Oberhausener Verwaltung betont die unternehmerische Eigenständigkeit
Die Stadtverwaltung sieht derzeit allerdings kein Überangebot an Plätzen für Unterdreijährige. Dies sei nicht bekannt, heißt es auf Nachfrage. In einer langen Stellungnahme verweist sie auf die freiberufliche Tätigkeit von Kindertagespflegepersonen. Es bestehe kein Vertragsverhältnis mit der Stadt.
Für die Betreuung erhalten sie nur eine laufende Geldleistung gemäß der gesetzlichen Vorgaben. „Die Tagespflegepersonen sind selbstständig tätig und daher nicht verpflichtet, Kinder aus Oberhausen zu betreuen.
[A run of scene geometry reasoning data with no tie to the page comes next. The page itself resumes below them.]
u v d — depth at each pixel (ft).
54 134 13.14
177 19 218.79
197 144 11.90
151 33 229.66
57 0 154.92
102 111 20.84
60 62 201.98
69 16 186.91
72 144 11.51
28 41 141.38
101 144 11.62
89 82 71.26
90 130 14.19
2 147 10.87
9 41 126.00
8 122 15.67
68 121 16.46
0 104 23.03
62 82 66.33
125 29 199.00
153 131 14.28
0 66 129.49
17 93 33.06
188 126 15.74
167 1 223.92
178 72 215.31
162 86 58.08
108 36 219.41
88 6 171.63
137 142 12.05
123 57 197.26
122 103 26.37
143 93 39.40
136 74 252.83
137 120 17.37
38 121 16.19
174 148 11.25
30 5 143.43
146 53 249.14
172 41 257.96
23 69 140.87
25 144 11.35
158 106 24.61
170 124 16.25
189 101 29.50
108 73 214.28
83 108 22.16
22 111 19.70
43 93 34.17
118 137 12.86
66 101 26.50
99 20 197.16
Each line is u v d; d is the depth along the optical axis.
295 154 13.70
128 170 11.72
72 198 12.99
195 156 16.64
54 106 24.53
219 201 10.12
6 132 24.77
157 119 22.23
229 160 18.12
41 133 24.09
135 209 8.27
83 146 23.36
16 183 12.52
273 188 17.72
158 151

Genauso besteht für die Tagespflegepersonen kein Anspruch auf Belegung ihrer Plätze durch die Stadt Oberhausen.“ Heißt also, sie handeln unternehmerisch eigenständig und müssen selbst erwägen, ob die Einnahmen ausreichen.
Zum Vorwurf, dass die Stadt zu viele Kindertagespflegepersonen ausbildet, äußern sich die Rathaus-Verantwortlichen nur allgemein - und verweisen auf geltendes Recht: „Die Stadt Oberhausen hat keine Möglichkeiten, den Tagespflegepersonen, die die Anforderungen erfüllen, eine Pflegeerlaubnis zu versagen und sie somit in ihrer Berufsfreiheit einzuschränken. Ebenso kann die Stadt Oberhausen interessierten Personen eine Qualifizierung zur Tagespflegeperson nicht versagen. Daher ist der Einfluss auf die Anzahl der Tagespflegepersonen durch die Stadt Oberhausen gering.“ Es liegt also auch hier im eigenen Ermessen der Tagesmütter und -väter, ob es eine ausreichende Nachfrage für diese Qualifizierung auf dem Markt gibt.
Genaue Zahlen zum Bedarf und zur Planung will die Stadtverwaltung erst am 5. Februar 2025 im Jugendhilfeausschuss vorlegen.